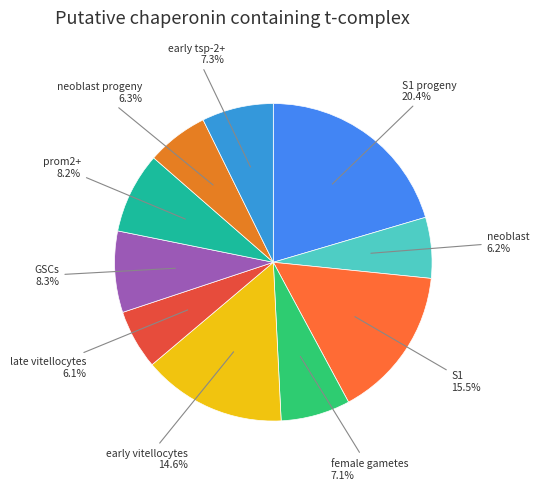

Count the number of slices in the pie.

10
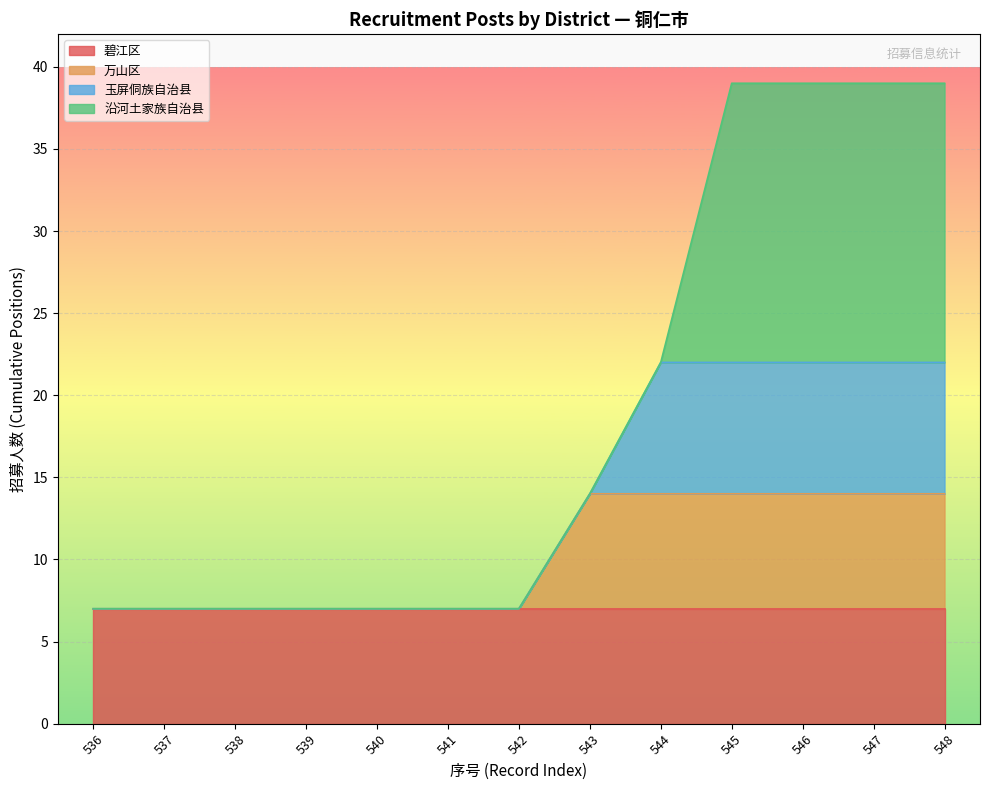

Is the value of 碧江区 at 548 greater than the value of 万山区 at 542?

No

(Task to carry out): Reproduce each of the rows above verbatim, omitting the pictures from your copy.

(Output below):
Count the number of slices in the pie.

10

Is the value of 碧江区 at 548 greater than the value of 万山区 at 542?

No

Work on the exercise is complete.